- _REQUIREMENT_:
Your answer must be the listing, given again word for word.

:: TASK INPUT ::

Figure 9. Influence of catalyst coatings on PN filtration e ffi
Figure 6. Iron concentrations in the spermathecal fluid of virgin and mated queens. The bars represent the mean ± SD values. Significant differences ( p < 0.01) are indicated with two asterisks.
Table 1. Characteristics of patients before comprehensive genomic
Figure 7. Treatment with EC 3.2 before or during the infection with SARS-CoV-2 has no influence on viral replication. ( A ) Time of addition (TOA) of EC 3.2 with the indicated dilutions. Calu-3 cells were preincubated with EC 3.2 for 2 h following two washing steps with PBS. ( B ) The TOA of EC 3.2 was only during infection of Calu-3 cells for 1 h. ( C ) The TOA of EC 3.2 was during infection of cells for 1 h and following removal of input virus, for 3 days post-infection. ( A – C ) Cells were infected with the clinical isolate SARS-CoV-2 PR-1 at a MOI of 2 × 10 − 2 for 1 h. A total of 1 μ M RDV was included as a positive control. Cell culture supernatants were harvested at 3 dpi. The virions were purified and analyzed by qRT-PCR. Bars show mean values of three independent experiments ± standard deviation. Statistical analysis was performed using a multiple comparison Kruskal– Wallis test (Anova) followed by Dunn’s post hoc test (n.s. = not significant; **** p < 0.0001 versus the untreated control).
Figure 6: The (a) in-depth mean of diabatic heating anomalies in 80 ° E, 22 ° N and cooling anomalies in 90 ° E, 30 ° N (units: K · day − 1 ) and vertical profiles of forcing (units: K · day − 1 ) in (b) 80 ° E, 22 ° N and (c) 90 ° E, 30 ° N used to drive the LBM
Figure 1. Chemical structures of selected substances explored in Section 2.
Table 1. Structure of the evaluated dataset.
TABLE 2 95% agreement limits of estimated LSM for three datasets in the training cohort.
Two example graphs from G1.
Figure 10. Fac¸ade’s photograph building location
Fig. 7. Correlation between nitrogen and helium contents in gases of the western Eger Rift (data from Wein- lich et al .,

:::

- _SOLVED PROBLEM_:
Figure 9. Influence of catalyst coatings on PN filtration e ffi
Figure 6. Iron concentrations in the spermathecal fluid of virgin and mated queens. The bars represent the mean ± SD values. Significant differences ( p < 0.01) are indicated with two asterisks.
Table 1. Characteristics of patients before comprehensive genomic
Figure 7. Treatment with EC 3.2 before or during the infection with SARS-CoV-2 has no influence on viral replication. ( A ) Time of addition (TOA) of EC 3.2 with the indicated dilutions. Calu-3 cells were preincubated with EC 3.2 for 2 h following two washing steps with PBS. ( B ) The TOA of EC 3.2 was only during infection of Calu-3 cells for 1 h. ( C ) The TOA of EC 3.2 was during infection of cells for 1 h and following removal of input virus, for 3 days post-infection. ( A – C ) Cells were infected with the clinical isolate SARS-CoV-2 PR-1 at a MOI of 2 × 10 − 2 for 1 h. A total of 1 μ M RDV was included as a positive control. Cell culture supernatants were harvested at 3 dpi. The virions were purified and analyzed by qRT-PCR. Bars show mean values of three independent experiments ± standard deviation. Statistical analysis was performed using a multiple comparison Kruskal– Wallis test (Anova) followed by Dunn’s post hoc test (n.s. = not significant; **** p < 0.0001 versus the untreated control).
Figure 6: The (a) in-depth mean of diabatic heating anomalies in 80 ° E, 22 ° N and cooling anomalies in 90 ° E, 30 ° N (units: K · day − 1 ) and vertical profiles of forcing (units: K · day − 1 ) in (b) 80 ° E, 22 ° N and (c) 90 ° E, 30 ° N used to drive the LBM
Figure 1. Chemical structures of selected substances explored in Section 2.
Table 1. Structure of the evaluated dataset.
TABLE 2 95% agreement limits of estimated LSM for three datasets in the training cohort.
Two example graphs from G1.
Figure 10. Fac¸ade’s photograph building location
Fig. 7. Correlation between nitrogen and helium contents in gases of the western Eger Rift (data from Wein- lich et al .,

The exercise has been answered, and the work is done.